Verlaine incarne et bâtit la figure du « poète maudit » (recueil de 1884), synonyme de génie visionnaire méprisé par son époque.

Sa poésie est novatrice de par sa musicalité moderne, avec des rythmes impairs et fluides qui restituent les élans d’une âme brisée qui chante pourtant.

Poèmes saturniens, son premier recueil, est publié en 1866.

Verlaine inscrit sa poésie sous l’ « Influence maligne » de la planète Saturne, considérée depuis l’Antiquité comme source de la mélancolie.

« Melancholia » est d’ailleurs le titre de la première section du recueil où « Nevermore » occupe la deuxième place.

Le titre Nevermore, qui signifie « Plus jamais » en anglais rend hommage au poème « Le corbeau » d’Edgar Allan Poe, traduit par Baudelaire.
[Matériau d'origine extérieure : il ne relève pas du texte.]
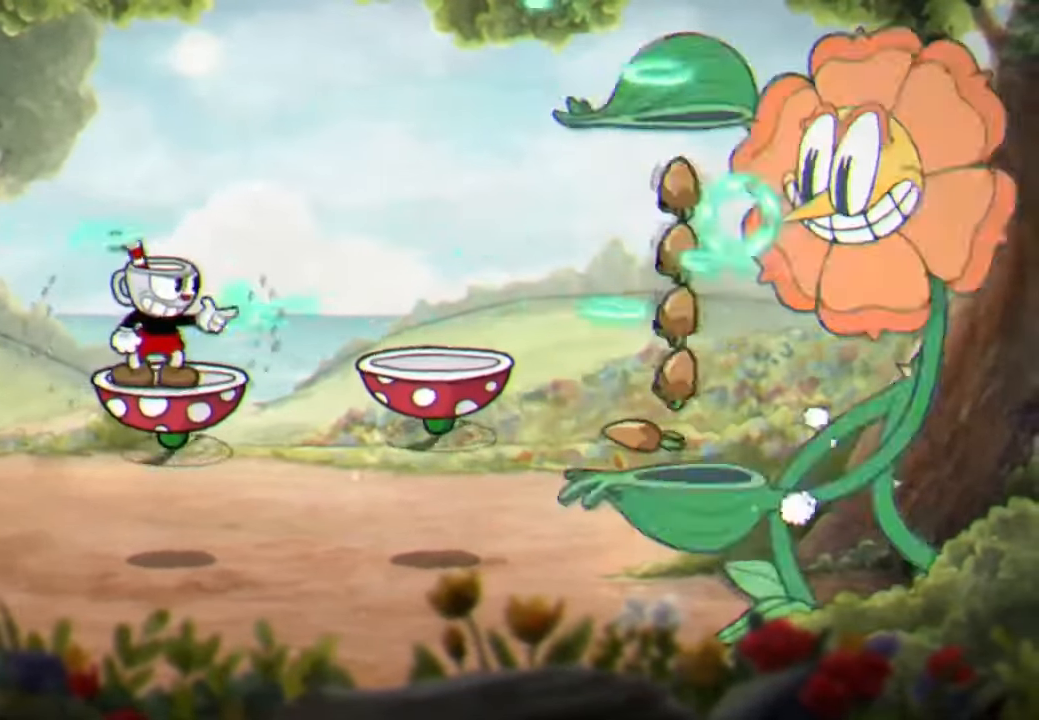
{"buttons": [], "left_stick": "left", "right_stick": "center", "events": [[100, "left_stick", "left"], [133, "A", "down"], [233, "A", "up"], [367, "L3", "down"], [433, "L3", "up"]]}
Ce mélancolique sonnet en alexandrin constitue une adresse nostalgique du poète à une femme, allégorie de la mémoire.

Problématique

Comment ce sonnet amoureux exprime-t-il la mélancolie de Verlaine ?

Le texte

Souvenir, souvenir, que me veux-tu ? L’automne
Faisait voler la grive à travers l’air atone,
Et le soleil dardait un rayon monotone
Sur le bois jaunissant où la bise détone.
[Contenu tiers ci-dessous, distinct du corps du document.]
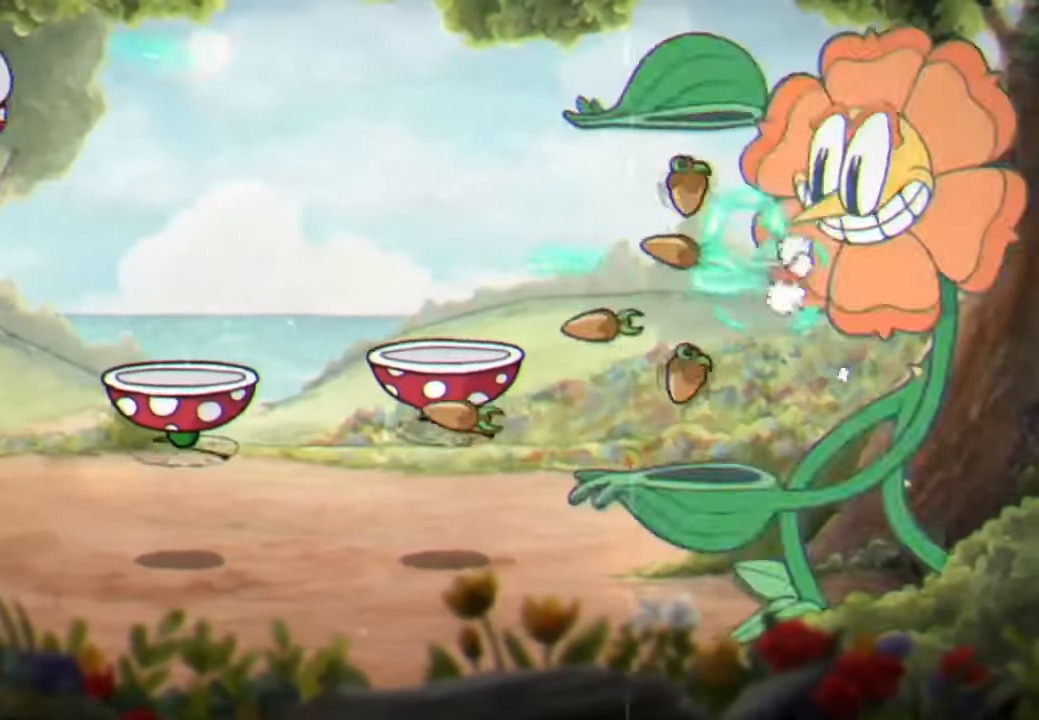
{"buttons": [], "left_stick": "center", "right_stick": "center", "events": [[133, "left_stick", "center"], [233, "left_stick", "down"], [267, "A", "down"], [367, "A", "up"], [467, "left_stick", "center"]]}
Nous étions seul à seule et marchions en rêvant,
Elle et moi, les cheveux et la pensée au vent.
Soudain, tournant vers moi son regard émouvant
 » Quel fut ton plus beau jour?  » fit sa voix d’or vivant,

Sa voix douce et sonore, au frais timbre angélique.
Un sourire discret lui donna la réplique,
Et je baisai sa main blanche, dévotement.

Ah ! les premières fleurs, qu’elles sont parfumées !
Et qu’il bruit avec un murmure charmant
Le premier oui qui sort de lèvres bien-aimées !

Plan linéaire :

Dans le premier quatrain, Verlaine se replonge dans une atmosphère automnale.

Dans le deuxième quatrain, il se souvient d’une promenade amoureuse.

Dans un troisième temps, des vers 10 à 14, le poète évoque avec mélancolie les premières amours défuntes.

I – Le poète se replonge dans une atmosphère automnale

(Vers 1 à 4)

Le poème s’ouvre sur une adresse au souvenir : « Souvenir, souvenir, que me veux-tu ? »

La répétition de « souvenir » au premier vers, par sa redondance sonore, inscrit d’emblée ce sonnet sous le signe de la mélancolie.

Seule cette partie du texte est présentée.